Ваши требования объяснить, как такой очевидно совершенно заурядный опыт мог изменить всю мою последующую жизнь, естественно, вполне оправданы. Хорошо, я попытаюсь объяснить. Просто за все последующие пятнадцать лет не было ничего более важного в моей жизни, чем этот фигурист, Моизи и моя привычка писать в длинном ряду блокнотов с голубой сойкой.
Может, я и был цыпленком по-королевски, когда фигурист впервые увидел меня, но я никогда ни сном ни духом не думал, что меня можно употребить так, как он употребил меня в тот первый вечер, и я, пробежав пальцами по его шелковистым бедрам, прервал его шепот вопросом:
— Теперь моя очередь?
— Малыш, я ни разу в жизни не был подстилкой.
— Да, но твоя жизнь еще не кончилась.
С силой, возникшей где-то вне меня, я освободился от его ножниц и занял доминирующую позицию.
— Моизи, цыпленок превратился в петушка. У тебя есть какая-нибудь смазка?
— Под кроватью есть вазелин, — пробормотала она рассеянно. — И еще раз прошу меня извинить. Я хочу закончить покраску ванной.
Даже со смазкой я заставил его вскрикнуть:
— Ой-ой-ой!
— Слишком большой?
— Слишком быстро, полегче, ты у нас не единственный девственник.
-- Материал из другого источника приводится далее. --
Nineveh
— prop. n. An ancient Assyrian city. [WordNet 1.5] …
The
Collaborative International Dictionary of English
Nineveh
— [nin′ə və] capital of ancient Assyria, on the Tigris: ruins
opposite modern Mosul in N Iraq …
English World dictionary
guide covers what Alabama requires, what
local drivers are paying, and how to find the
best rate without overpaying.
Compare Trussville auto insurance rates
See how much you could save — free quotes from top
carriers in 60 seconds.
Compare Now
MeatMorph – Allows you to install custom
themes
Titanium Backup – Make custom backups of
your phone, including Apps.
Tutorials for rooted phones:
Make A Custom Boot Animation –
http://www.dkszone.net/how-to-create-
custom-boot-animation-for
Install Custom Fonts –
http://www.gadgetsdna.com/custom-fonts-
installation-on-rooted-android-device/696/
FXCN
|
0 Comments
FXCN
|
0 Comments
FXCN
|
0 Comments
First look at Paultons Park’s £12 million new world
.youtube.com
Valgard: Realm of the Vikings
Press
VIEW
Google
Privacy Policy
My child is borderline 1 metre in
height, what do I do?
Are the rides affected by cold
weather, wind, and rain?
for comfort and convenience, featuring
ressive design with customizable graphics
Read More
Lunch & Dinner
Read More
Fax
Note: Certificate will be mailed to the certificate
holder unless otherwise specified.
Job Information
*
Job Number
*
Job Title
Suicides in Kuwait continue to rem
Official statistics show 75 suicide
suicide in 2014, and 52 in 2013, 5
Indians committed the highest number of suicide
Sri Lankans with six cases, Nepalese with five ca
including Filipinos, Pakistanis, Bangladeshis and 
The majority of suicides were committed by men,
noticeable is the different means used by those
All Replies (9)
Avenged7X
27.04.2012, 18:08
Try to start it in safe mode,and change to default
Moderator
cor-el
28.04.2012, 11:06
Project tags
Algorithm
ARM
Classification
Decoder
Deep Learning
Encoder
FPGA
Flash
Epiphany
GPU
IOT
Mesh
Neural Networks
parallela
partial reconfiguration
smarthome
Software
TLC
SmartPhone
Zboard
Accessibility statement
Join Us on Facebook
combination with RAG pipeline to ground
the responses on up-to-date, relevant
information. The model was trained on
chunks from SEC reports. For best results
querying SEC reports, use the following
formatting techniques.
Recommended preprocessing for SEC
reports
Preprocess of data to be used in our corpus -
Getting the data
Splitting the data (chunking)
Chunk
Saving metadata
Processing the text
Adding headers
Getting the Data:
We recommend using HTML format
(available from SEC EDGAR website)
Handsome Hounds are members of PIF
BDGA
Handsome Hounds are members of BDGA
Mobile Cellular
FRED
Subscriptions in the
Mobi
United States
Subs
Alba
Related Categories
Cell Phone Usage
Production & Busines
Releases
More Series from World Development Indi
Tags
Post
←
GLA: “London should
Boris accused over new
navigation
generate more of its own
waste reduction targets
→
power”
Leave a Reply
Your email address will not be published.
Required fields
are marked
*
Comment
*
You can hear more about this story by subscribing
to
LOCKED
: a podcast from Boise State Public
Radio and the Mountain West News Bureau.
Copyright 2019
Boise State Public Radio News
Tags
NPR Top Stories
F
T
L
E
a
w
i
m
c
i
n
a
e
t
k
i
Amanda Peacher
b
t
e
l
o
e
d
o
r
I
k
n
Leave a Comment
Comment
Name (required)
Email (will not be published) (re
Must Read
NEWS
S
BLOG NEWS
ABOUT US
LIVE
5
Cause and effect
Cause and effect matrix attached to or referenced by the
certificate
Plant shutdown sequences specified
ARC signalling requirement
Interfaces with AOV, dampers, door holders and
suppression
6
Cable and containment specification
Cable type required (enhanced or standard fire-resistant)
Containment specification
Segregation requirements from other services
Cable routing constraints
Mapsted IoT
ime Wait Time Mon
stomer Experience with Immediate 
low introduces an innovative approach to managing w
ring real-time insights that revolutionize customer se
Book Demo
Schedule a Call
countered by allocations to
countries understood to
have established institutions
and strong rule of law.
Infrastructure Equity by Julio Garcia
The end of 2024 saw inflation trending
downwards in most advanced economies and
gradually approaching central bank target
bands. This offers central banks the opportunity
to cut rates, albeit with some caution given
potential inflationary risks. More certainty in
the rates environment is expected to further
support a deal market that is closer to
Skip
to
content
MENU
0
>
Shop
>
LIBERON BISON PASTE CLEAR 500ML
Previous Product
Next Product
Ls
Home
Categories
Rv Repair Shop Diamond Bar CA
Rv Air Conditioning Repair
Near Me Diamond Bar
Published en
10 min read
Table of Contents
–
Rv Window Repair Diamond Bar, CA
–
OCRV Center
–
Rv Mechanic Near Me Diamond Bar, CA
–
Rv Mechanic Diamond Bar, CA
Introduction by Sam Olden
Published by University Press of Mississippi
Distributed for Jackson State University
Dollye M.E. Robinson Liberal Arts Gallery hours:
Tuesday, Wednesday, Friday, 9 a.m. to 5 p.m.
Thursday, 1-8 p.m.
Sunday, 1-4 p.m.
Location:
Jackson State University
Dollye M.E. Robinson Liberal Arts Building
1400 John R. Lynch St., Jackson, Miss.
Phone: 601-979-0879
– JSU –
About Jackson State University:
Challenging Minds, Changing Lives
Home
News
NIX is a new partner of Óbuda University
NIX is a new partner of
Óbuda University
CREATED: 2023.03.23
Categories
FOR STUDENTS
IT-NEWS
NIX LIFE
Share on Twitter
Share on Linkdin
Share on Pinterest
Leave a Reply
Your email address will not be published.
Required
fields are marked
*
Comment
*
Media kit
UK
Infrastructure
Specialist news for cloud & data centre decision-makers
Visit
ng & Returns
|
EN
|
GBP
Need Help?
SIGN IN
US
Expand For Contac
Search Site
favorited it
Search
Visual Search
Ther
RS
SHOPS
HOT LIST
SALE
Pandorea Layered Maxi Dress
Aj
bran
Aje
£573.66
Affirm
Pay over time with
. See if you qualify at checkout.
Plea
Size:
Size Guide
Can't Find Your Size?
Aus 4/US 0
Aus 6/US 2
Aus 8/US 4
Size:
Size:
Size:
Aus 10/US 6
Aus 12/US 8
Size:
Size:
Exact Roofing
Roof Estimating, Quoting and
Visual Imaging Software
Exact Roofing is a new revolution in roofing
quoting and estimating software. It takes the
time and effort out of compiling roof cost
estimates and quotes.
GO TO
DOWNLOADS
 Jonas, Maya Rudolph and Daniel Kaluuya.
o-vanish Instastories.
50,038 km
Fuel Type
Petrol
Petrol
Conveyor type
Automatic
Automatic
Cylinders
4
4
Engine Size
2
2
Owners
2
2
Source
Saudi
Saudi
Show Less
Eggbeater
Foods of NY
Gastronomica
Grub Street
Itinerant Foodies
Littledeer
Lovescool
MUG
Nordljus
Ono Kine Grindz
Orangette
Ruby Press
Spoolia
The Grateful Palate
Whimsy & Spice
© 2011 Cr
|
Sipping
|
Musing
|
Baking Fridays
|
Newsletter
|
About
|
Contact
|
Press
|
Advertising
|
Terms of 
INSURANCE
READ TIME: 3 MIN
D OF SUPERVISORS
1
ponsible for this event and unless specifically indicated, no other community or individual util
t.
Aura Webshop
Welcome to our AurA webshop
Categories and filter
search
Потом, сыграв таким образом свадьбу взаимным проникновением (полноценный вид свадьбы, которым часто пренебрегают натуралы), мы вдвоем отправились в его жилище. Оно было еще холоднее, чем жилище Моизи, но снова с его приходом мгновенно согрелось.
* * *О моей домашней жизни — в Телме, штат Алабама. Не сомневаюсь, вы уже догадались, что у меня была любящая до одержимости мать, и отец, который любил ее, но ко мне относился чересчур жестоко, потому что, когда он вваливался домой пьяным после бочарной мастерской, где он работал, и бара, завсегдатаем которого он был, он часто находил спальню запертой, выламывал дверь, и находил мать в кровати, прижавшейся ко мне, как будто я мог защитить ее от пьяного насилия.
Однажды ночью, когда мне было пятнадцать, он вышвырнул меня из кровати и заорал: «Вон отсюда, и чтоб я тебя здесь больше не видел!», и в ту же ночь я отправился на север, как перелетная птица, инстинктивно чувствующая дорогу.
Дома не имели понятия, что я отправился в Нью-Йорк, и шесть месяцев назад Лэнс обнаружил, что я нахожусь в общефедеральном списке разыскиваемых лиц. Бюро розыска пропавших никогда не наткнулось бы на меня, но через несколько дней я сам написал письмо матери, выдав ей адрес Моизи за свой, и с этого момента начался поток писем от матери, умоляющей, чтобы я вернулся домой, а Моизи передавала их мне. Сначала мать пыталась заставить меня вернуться домой в Телму фальшивыми жалостливыми приманками, вроде того, что «Твой отец совершенно переменился, перестал пить, и имеете со мной боится за тебя»; «Сынок, ты должен вернуться домой, ты должен продолжать учиться, развивать свой талант, твой преподаватель английского сказал мне, что ты писал самые красивые сочинения, какие он читал за все тридцать лет его преподавательской деятельности».